TaggedCoding, Database, DotNet

What they don't know won't hurt you

by Smith, published as Tip of the Month in May 1999 Access/VB Advisor Magazine

Rename your mdbs

If you're coding against Jet files for release (retail or corporate) you should be using some form of security to protect your data and your database structure. 

Many coders just give up on the difficulty of implementing Access security via VB and release with no locks at all.  This is silly.

At the very least you should always put a database password on the file and pass the password to the file in your app's connection.  One step beyond this is to encrypt the database, but this can slow performance depending on the size and implementation of your connections.

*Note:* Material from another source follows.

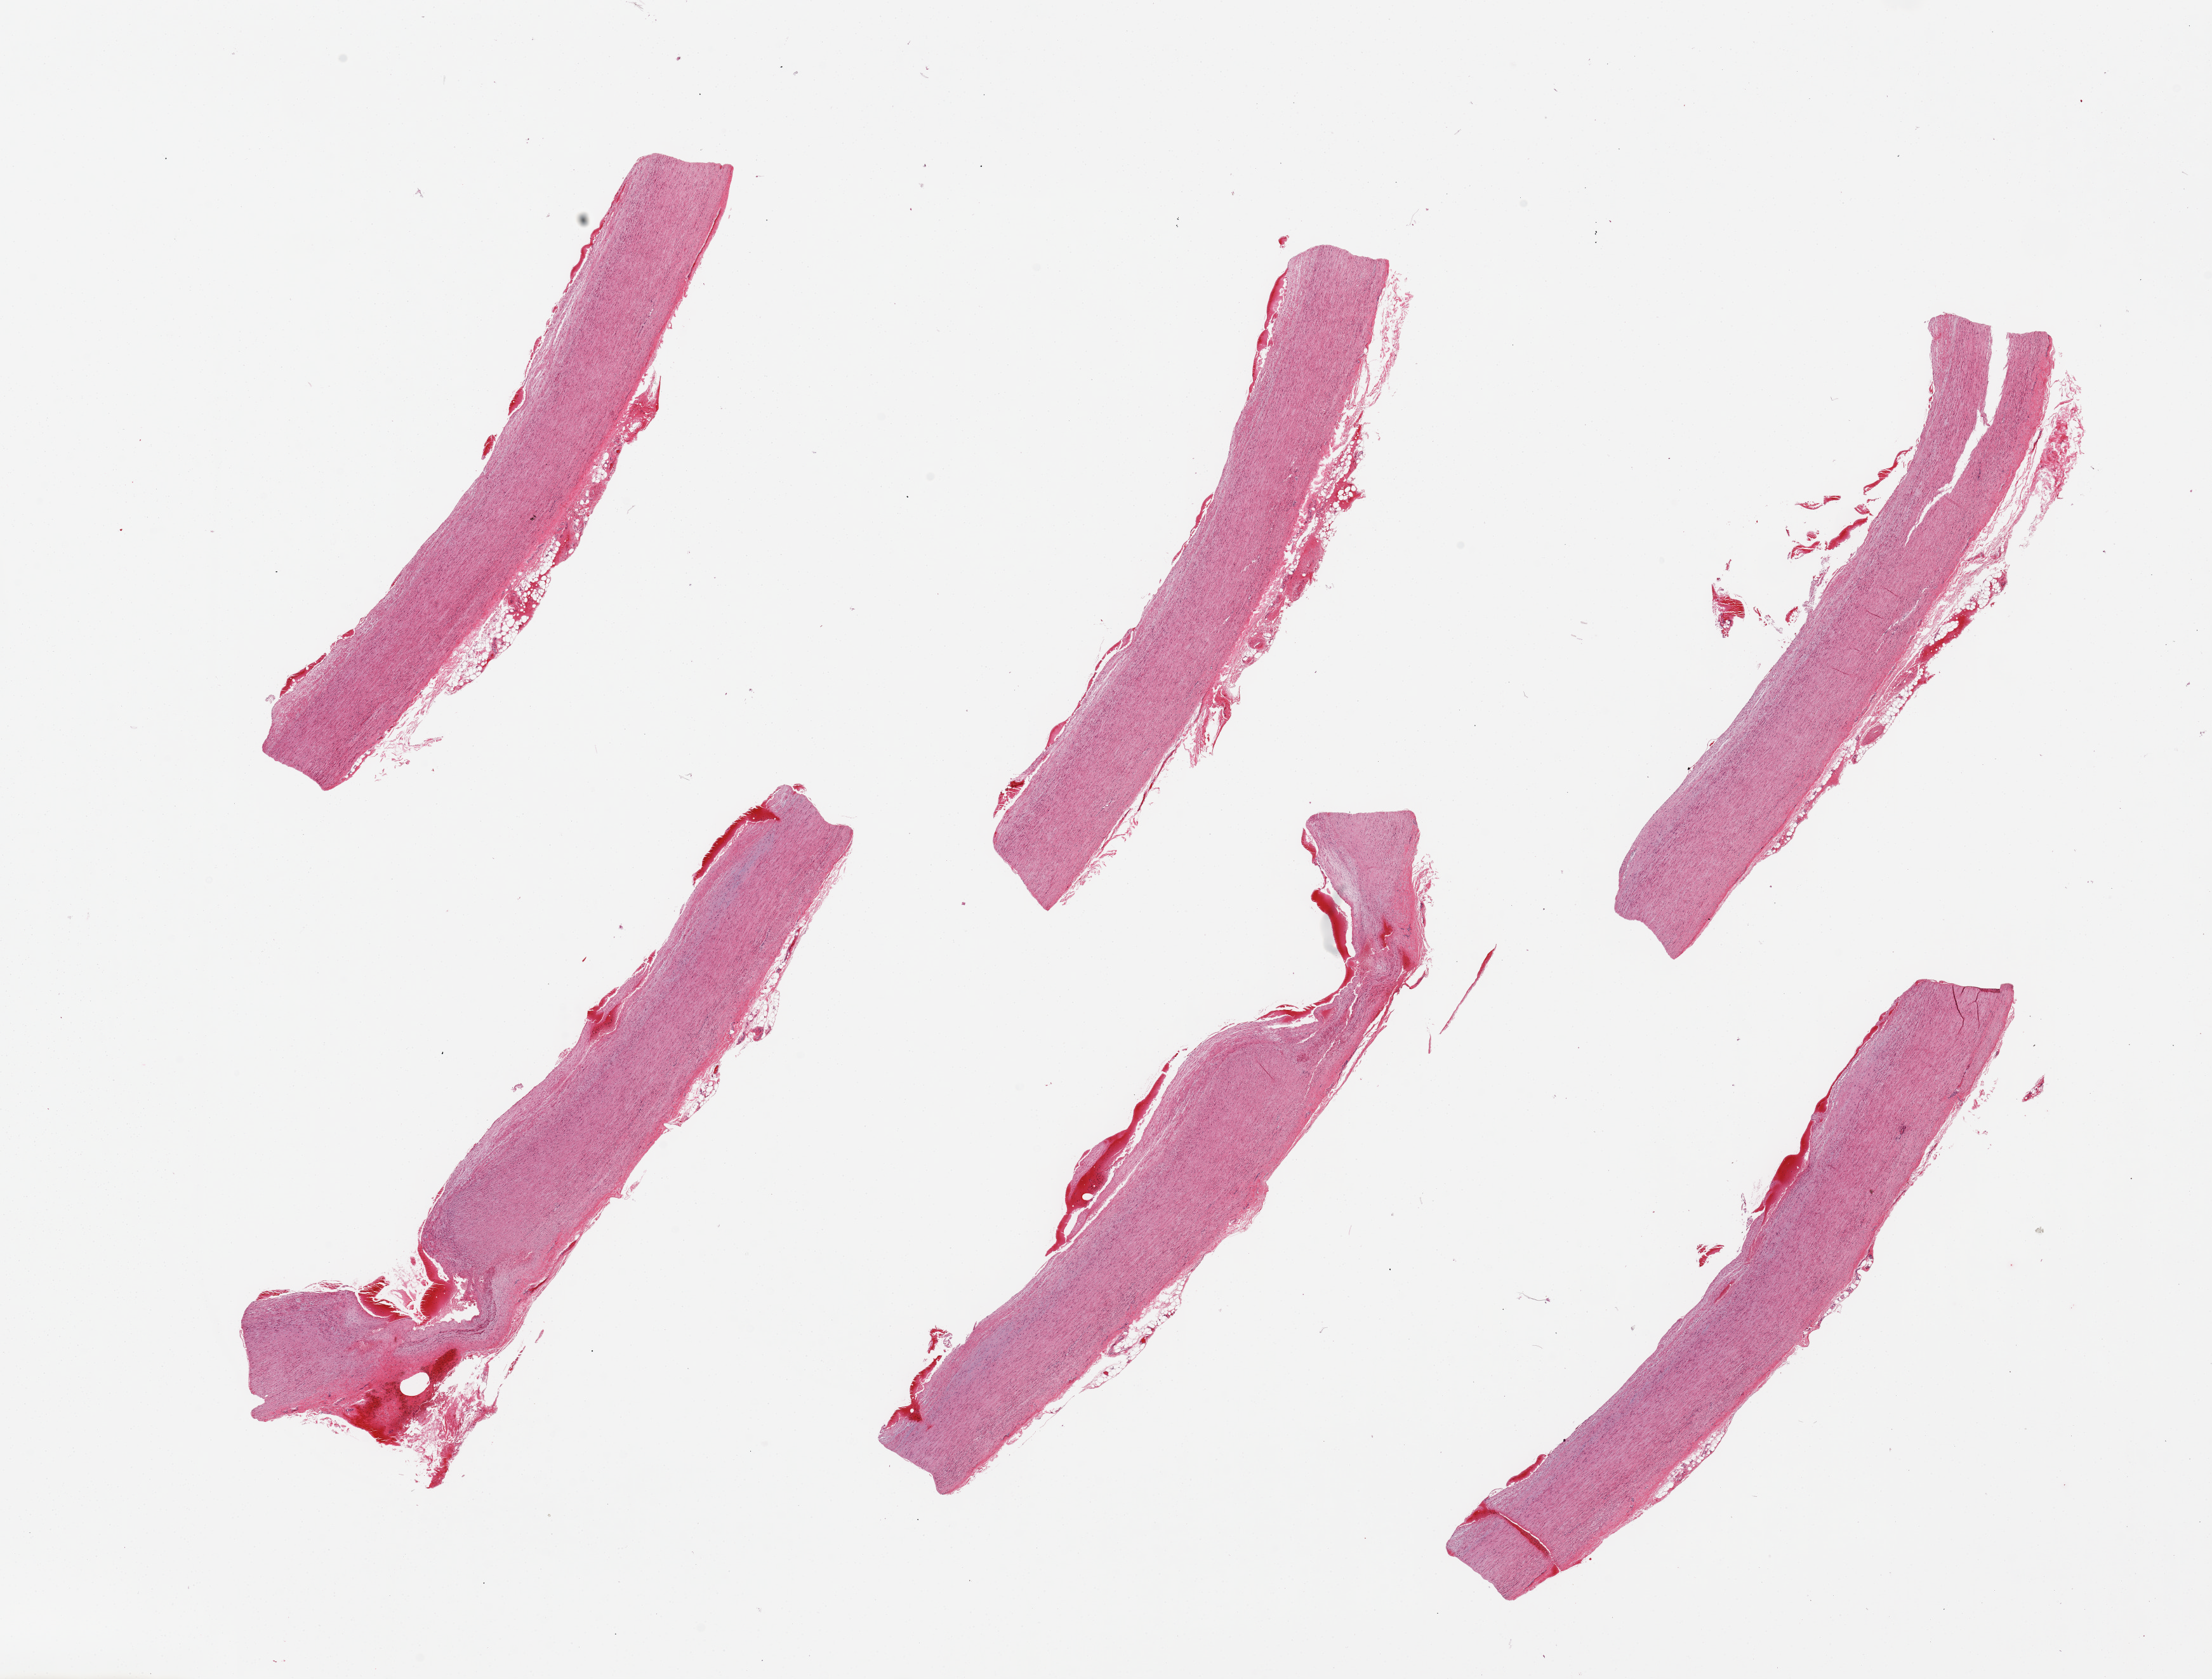
Digitized haematoxylin and eosin-stained section, brightfield, low-resolution overview of the scanned area, about 27.6 x 20.9 mm, PAXgene-fixed, paraffin-embedded tissue, target tissue: aorta, donor tissue sample. Donor: female.
Review note (as recorded): 6 pieces, some with adherent serosa ~0.5mm.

But there's one last technique that many Jet coders do not take advantage of and it helps out considerably on the human level.  Change the extension of the database file.

Today, Access is a standard tool on most desktops.  Any end user who has Access knows that a file with the *.mdb extension (which automatically gives the file an Access icon) is a JET file.  Seeing this extension is a big flag for them to open Access and try to open your database.  Sure, if you have a password on the entire file, they will have to type the right password in the Access input box ... but in some offices, this is more fun than playing Solitaire <g>.

Changing the extension of the JET file does not hamper your code in any way, you just have to use the fully qualified string in the connections from your app.  But changing the extension makes your database more "low key" and (as long as you don't tell the users about it) they will not be tempted to try to open your file.

(as a side note, simple "access macro viruses" search your computer for files with the *.mdb extension, such simple renegades will ignore your files.)

Logically, don't add your custom extension to the list of file types for Access to automatically open.